## Description of the task
Restate word for word the lines of the entries below, starting with the line that holds "Annotated regions visible in this slice (semi-automatically" and ending with the line that holds "- tumour enhancement", and no others.

## Source material
=== Begin Enclosure ===

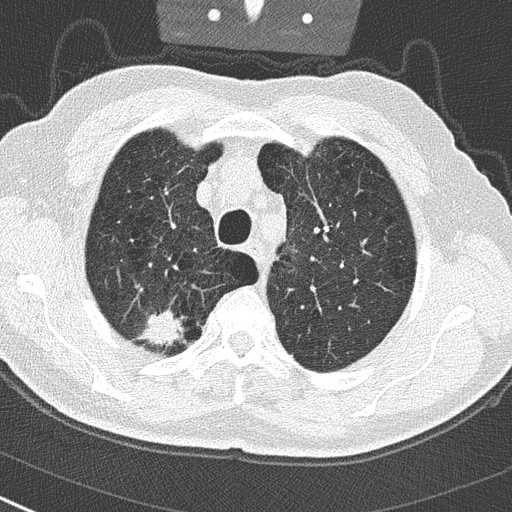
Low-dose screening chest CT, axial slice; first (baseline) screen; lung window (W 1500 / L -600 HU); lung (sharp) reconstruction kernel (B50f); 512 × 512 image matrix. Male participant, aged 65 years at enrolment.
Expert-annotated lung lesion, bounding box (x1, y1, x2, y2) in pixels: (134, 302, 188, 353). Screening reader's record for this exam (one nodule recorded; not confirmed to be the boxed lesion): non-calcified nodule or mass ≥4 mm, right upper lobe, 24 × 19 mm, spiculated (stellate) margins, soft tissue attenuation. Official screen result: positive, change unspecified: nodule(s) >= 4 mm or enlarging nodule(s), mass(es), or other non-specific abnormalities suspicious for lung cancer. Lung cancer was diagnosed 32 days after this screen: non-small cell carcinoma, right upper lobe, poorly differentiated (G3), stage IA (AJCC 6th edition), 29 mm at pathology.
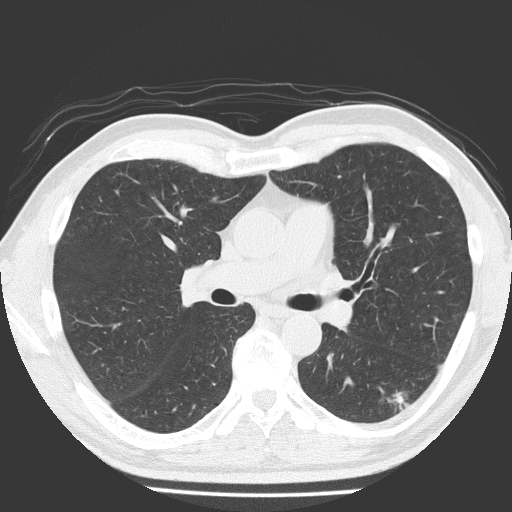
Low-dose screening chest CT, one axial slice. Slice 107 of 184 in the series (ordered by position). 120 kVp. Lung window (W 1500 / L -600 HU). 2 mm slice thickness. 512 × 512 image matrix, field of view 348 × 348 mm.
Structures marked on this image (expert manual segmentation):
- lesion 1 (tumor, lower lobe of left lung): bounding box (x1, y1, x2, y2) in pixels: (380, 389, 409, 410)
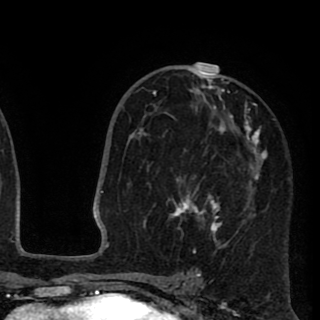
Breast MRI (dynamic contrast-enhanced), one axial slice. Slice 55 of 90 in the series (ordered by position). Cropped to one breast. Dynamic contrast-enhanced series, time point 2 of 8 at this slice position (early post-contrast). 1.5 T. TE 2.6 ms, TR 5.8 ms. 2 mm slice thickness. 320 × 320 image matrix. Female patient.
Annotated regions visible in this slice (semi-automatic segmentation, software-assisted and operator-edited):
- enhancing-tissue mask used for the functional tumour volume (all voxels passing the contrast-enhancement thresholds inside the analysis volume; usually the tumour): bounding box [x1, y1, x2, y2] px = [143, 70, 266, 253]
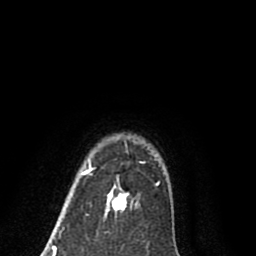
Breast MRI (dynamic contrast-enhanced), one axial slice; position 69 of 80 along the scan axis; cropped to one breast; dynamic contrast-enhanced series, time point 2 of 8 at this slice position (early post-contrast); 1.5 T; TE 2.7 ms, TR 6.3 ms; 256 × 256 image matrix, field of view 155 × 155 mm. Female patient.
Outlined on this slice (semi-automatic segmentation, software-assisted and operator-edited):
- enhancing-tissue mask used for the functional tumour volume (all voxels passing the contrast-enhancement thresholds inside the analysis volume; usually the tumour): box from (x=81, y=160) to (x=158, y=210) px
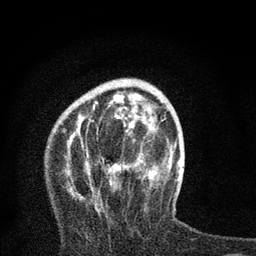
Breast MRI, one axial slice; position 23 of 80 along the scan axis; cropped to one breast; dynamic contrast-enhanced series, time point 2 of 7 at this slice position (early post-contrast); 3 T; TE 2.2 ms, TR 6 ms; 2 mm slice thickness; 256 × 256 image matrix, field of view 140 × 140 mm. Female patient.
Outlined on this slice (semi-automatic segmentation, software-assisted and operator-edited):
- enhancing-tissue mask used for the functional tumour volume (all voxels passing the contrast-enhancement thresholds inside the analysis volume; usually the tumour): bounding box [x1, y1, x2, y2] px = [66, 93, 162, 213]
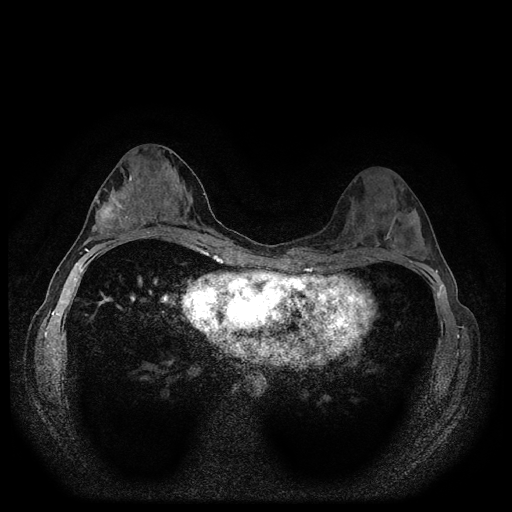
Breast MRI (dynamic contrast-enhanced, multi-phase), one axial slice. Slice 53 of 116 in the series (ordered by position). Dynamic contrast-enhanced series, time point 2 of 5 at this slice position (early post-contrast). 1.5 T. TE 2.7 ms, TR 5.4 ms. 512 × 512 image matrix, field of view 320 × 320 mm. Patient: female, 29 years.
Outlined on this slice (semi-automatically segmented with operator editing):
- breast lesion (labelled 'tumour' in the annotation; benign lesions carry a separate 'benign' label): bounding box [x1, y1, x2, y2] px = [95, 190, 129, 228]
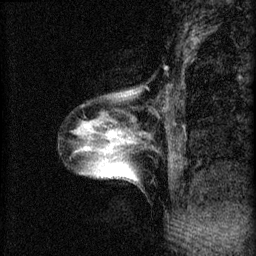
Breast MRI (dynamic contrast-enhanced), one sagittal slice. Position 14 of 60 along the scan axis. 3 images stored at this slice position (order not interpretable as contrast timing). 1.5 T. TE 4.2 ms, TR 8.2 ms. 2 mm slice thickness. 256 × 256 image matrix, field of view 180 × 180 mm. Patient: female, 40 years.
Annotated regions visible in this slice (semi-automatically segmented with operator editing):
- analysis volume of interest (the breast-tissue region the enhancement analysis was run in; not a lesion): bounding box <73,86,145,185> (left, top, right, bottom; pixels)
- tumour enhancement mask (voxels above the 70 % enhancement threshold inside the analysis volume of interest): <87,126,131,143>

=== End Enclosure ===
=== Begin Enclosure ===

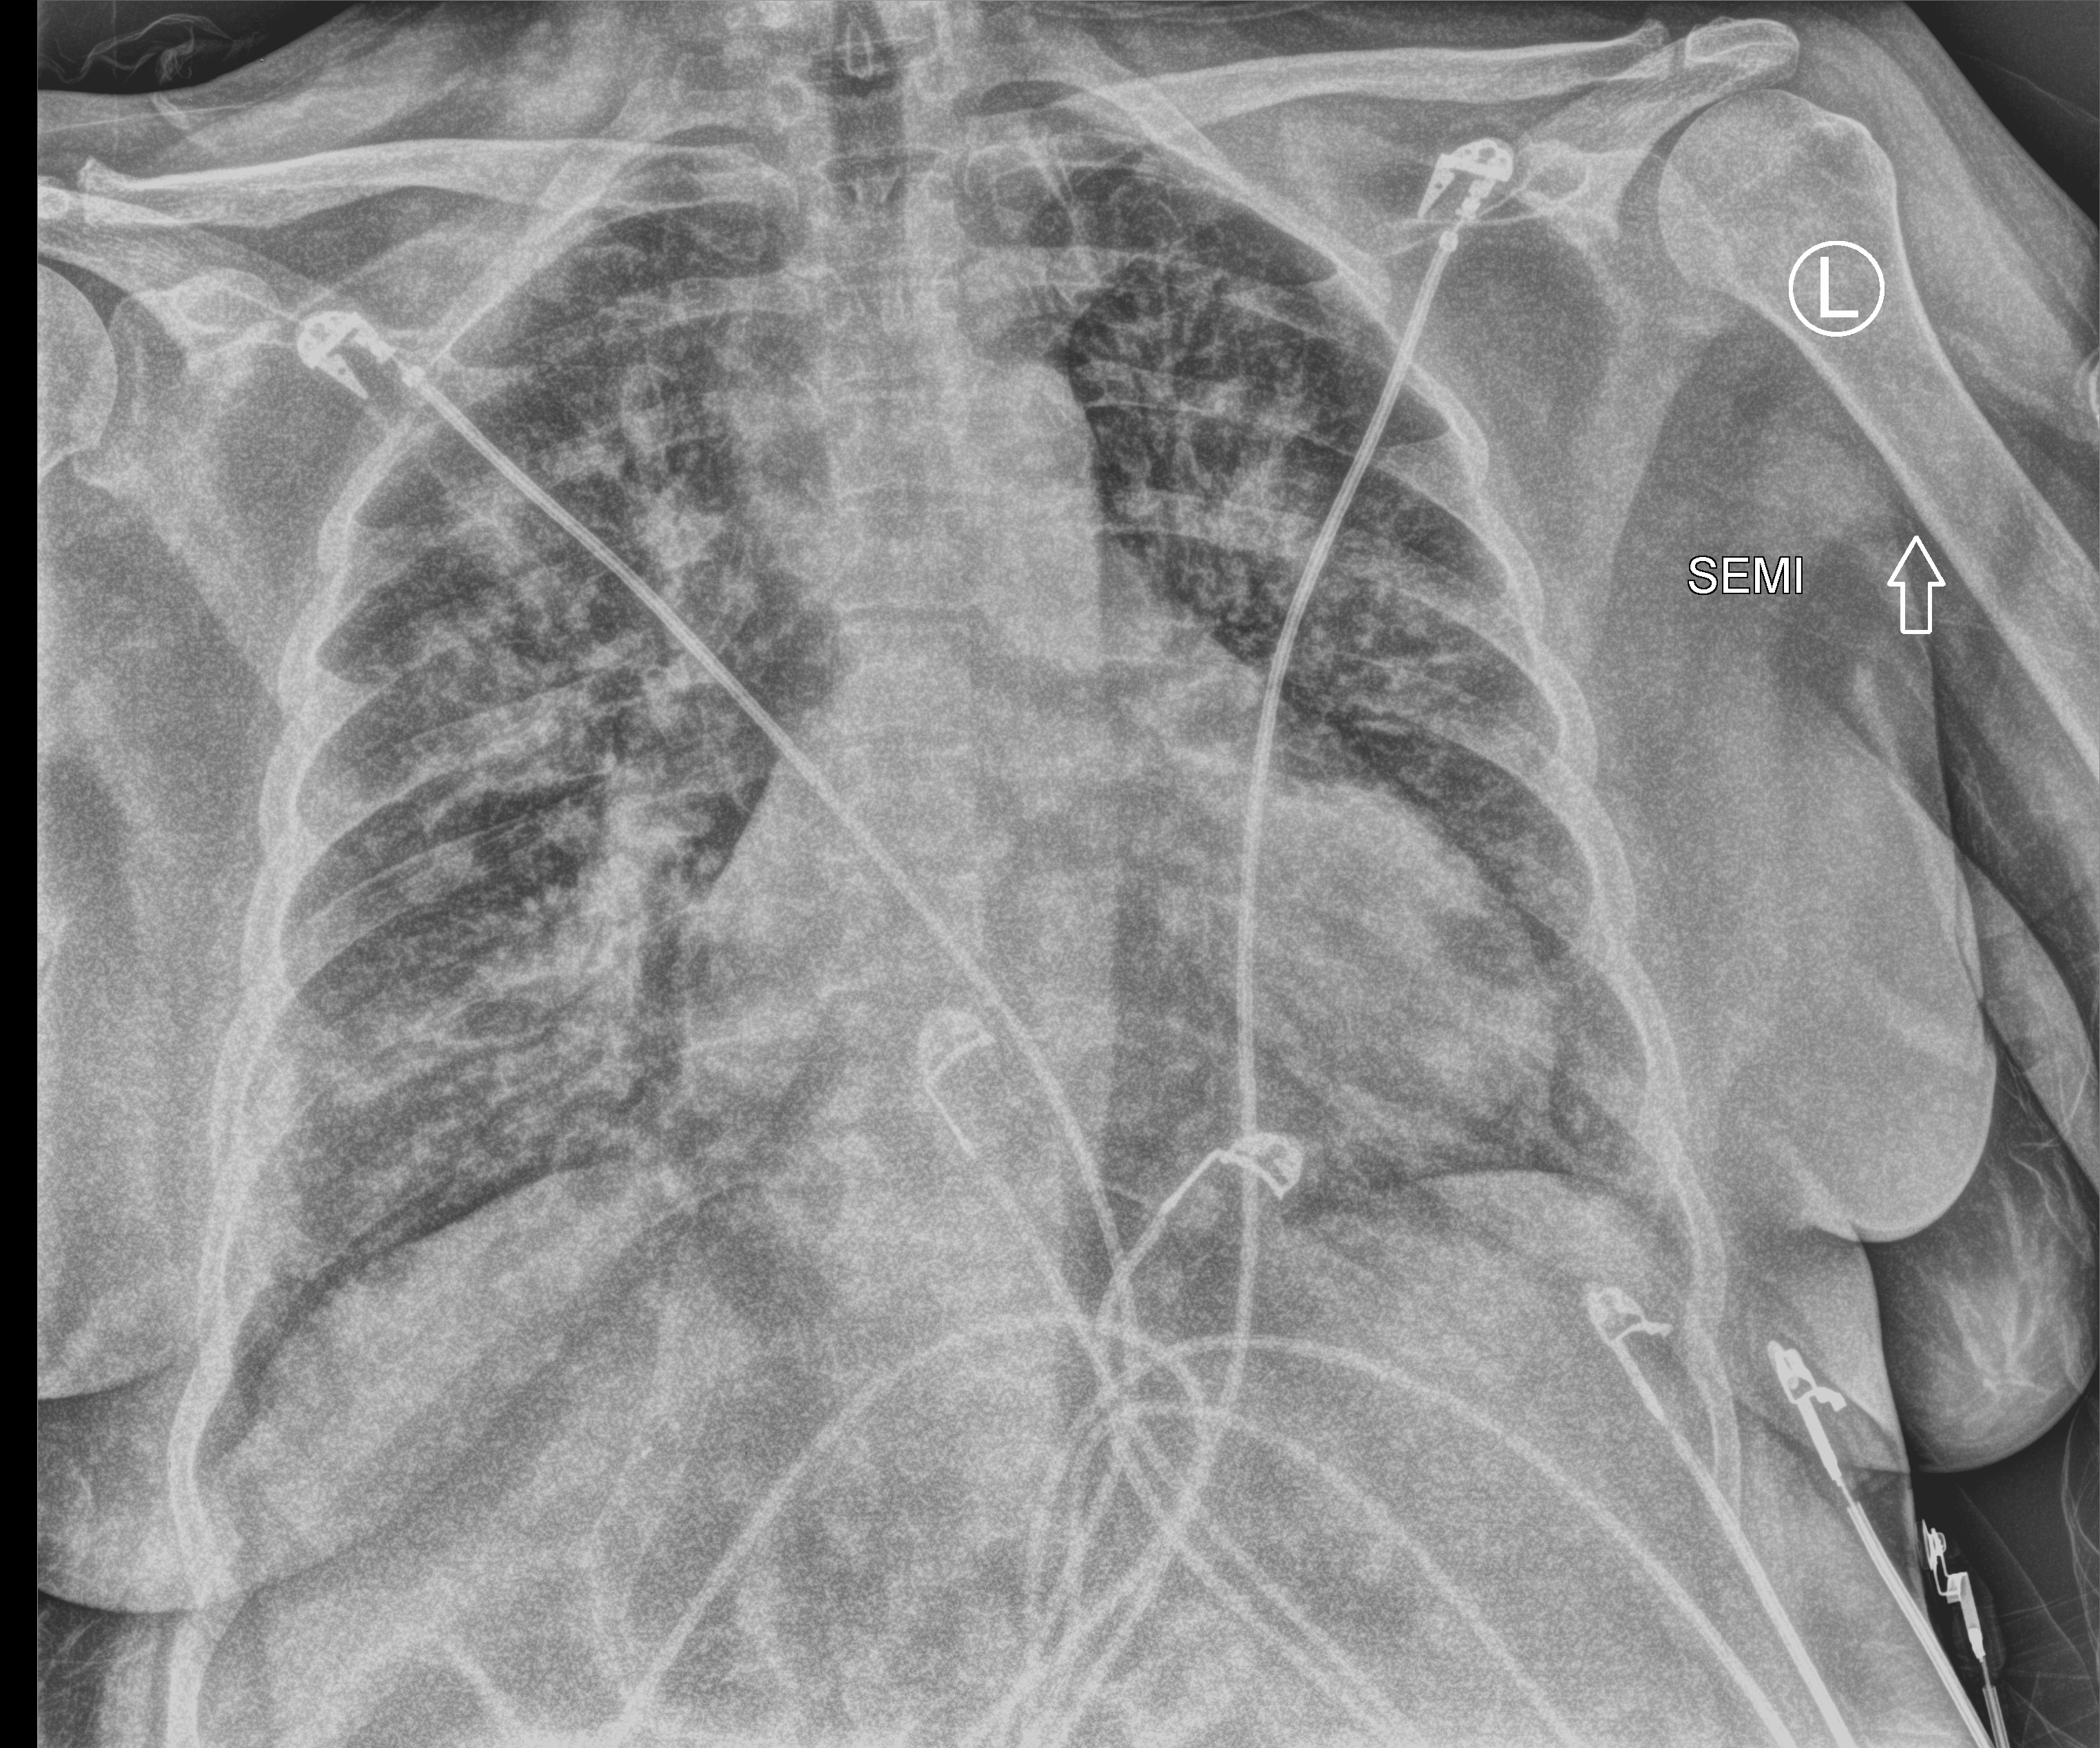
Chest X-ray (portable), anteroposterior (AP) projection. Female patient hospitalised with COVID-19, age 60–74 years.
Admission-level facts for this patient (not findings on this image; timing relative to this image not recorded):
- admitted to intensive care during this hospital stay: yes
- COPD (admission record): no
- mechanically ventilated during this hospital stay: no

=== End Enclosure ===

## Exercise result
Annotated regions visible in this slice (semi-automatically segmented with operator editing):
- analysis volume of interest (the breast-tissue region the enhancement analysis was run in; not a lesion): bounding box <73,86,145,185> (left, top, right, bottom; pixels)
- tumour enhancement mask (voxels above the 70 % enhancement threshold inside the analysis volume of interest): <87,126,131,143>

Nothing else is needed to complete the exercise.